PS > & 'C:\Program Files (x86)\PuTTY\plink.exe' git@github.com
PS > & 'C:\Program Files (x86)\PuTTY\plink.exe' git@bitbucket.org

In either case, you’ll be prompted to add the server’s fingerprint to the registry. If you are confident that your traffic is not being intercepted, select y at this prompt. Neither GitHub nor Bitbucket actually allows logins via SSH, so you’ll get an error, but this is OK: you’ve gotten far enough to see the server’s fingerprint, and that’s all we needed. To check, you can run the commands above again, and note that you are no longer prompted to add the fingerprint, but instead fail immediately.

Step 4. Configure Environment Variables

We’re almost done. All that’s left is to point Git for Windows at PuTTY and Pageant, rather than its own built-in SSH client. Since VS Code uses Git for Windows, this will ensure that VS Code does what we want.

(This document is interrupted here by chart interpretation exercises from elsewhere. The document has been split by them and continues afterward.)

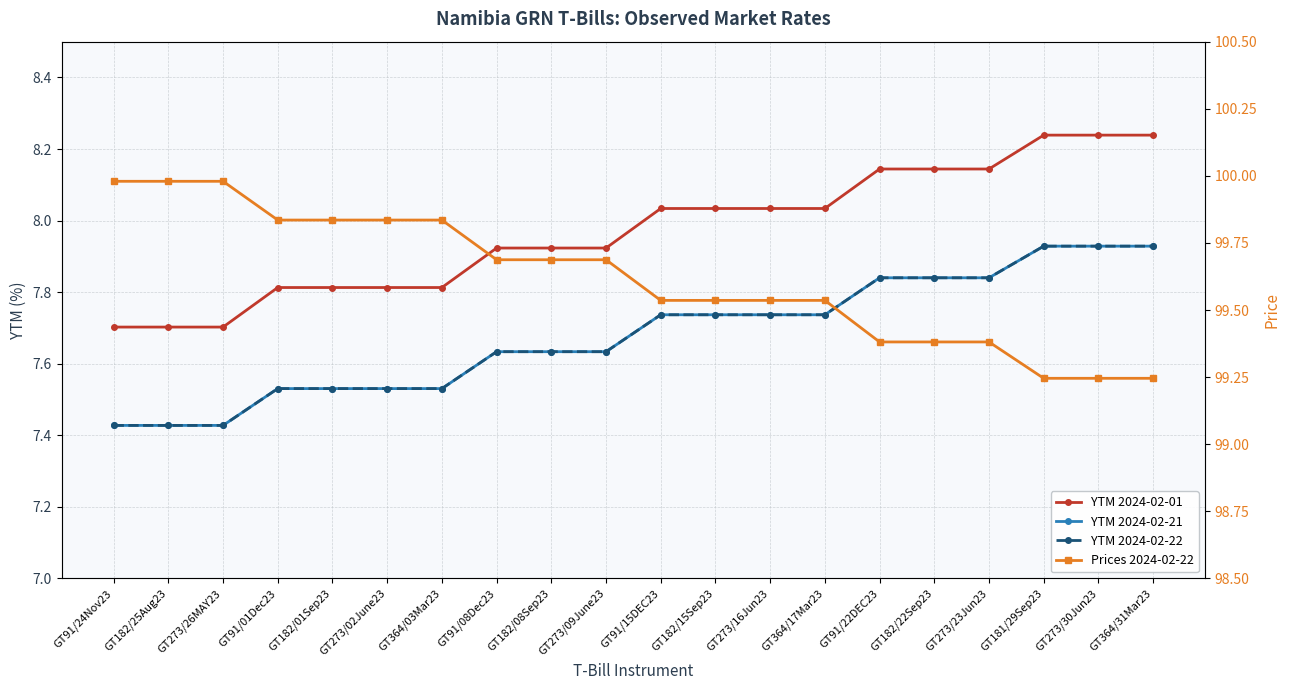

The value of YTM 2024-02-01 at GT273/16Jun23 is 13.9. True or false?

False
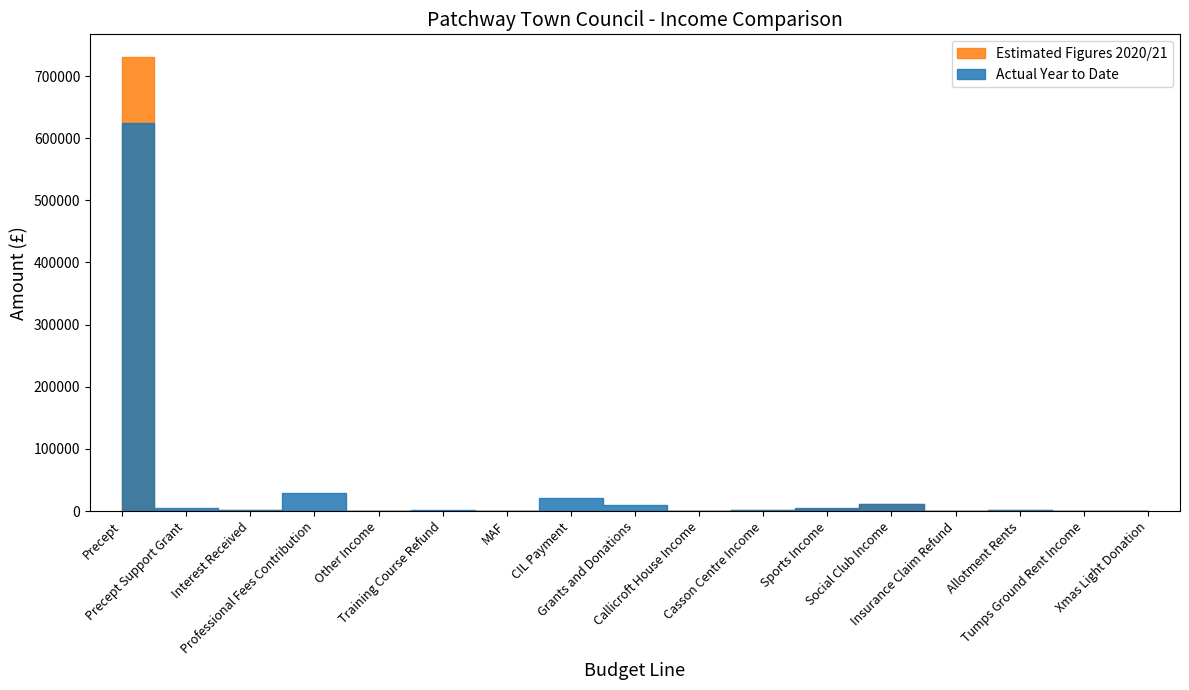

In Estimated Figures 2020/21, how many points are higher than both neighbors (excluding endpoints)?

3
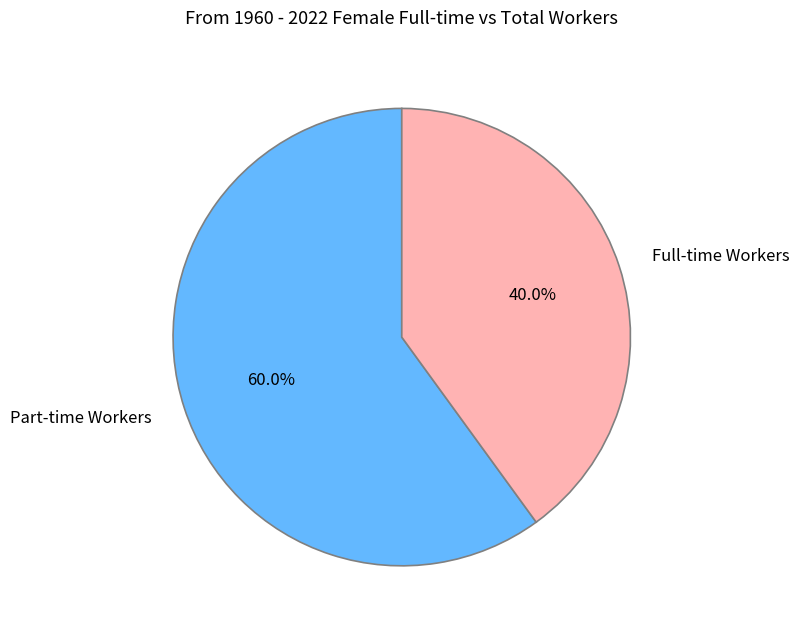

Which slice is the smallest?

Full-time Workers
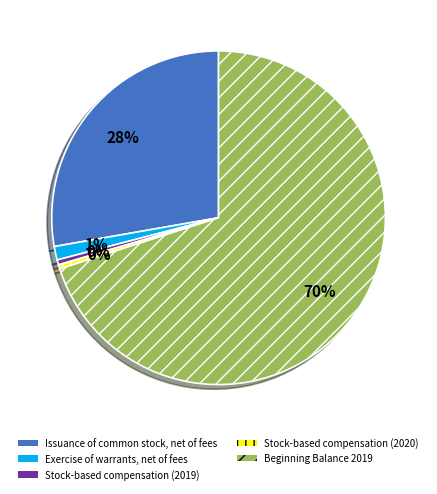

Do Exercise of warrants, net of fees and Stock-based compensation (2019) together represent more than half of the pie?

No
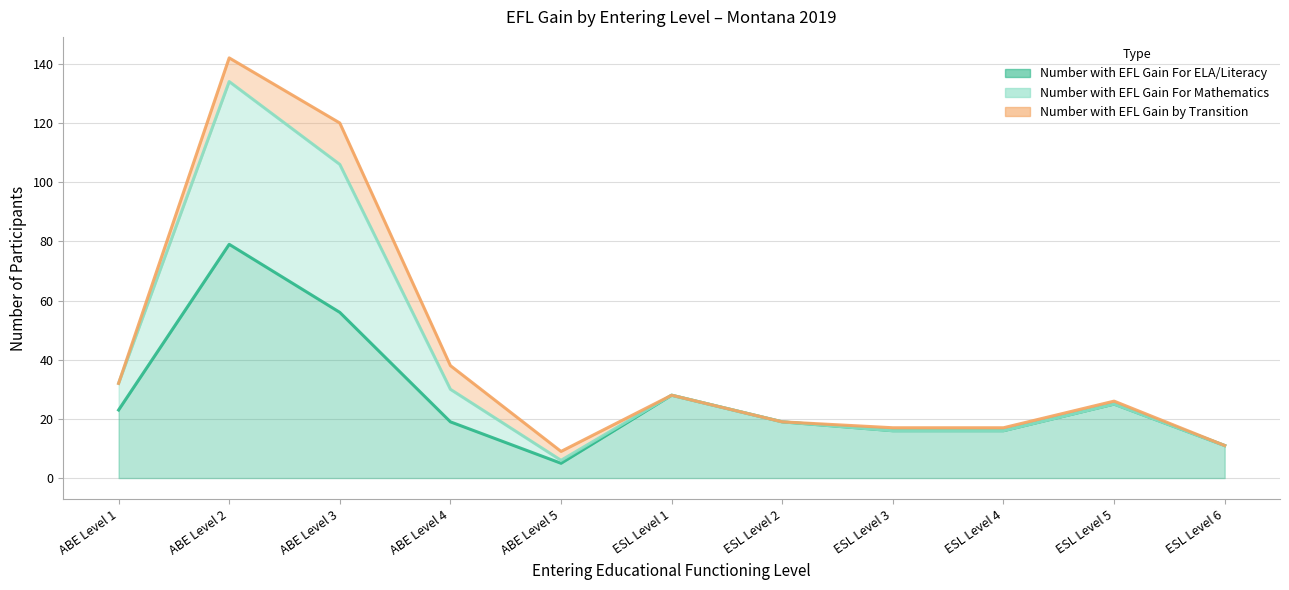

True or false: Number with EFL Gain For ELA/Literacy and Number with EFL Gain For Mathematics intersect in this chart.

False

Right-click on My Computer or This PC in Windows/File Explorer, and select Properties. From there, click Advanced system settings in the sidebar to the left. On the Advanced tab, press the Environment Variables... button at the bottom. Finally, click New... on the user variables pane (top), and add a new variable named GIT_SSH with value C:\Program Files (x86)\PuTTY\plink.exe. You may want to use Browse File... in this dialog box to make sure you get the path correct. Once done, press OK to add the variable, OK again to close the Environment Variables dialog, then OK a third time to close System Properties. Finally, close the System window.

If you have VS Code open already, close it and reopen VS Code to make sure it sees the new environment variable.

Conclusions

Congratulations, you should now have a full Git + SSH client toolchain working on Windows, and made visible to VS Code. Have fun!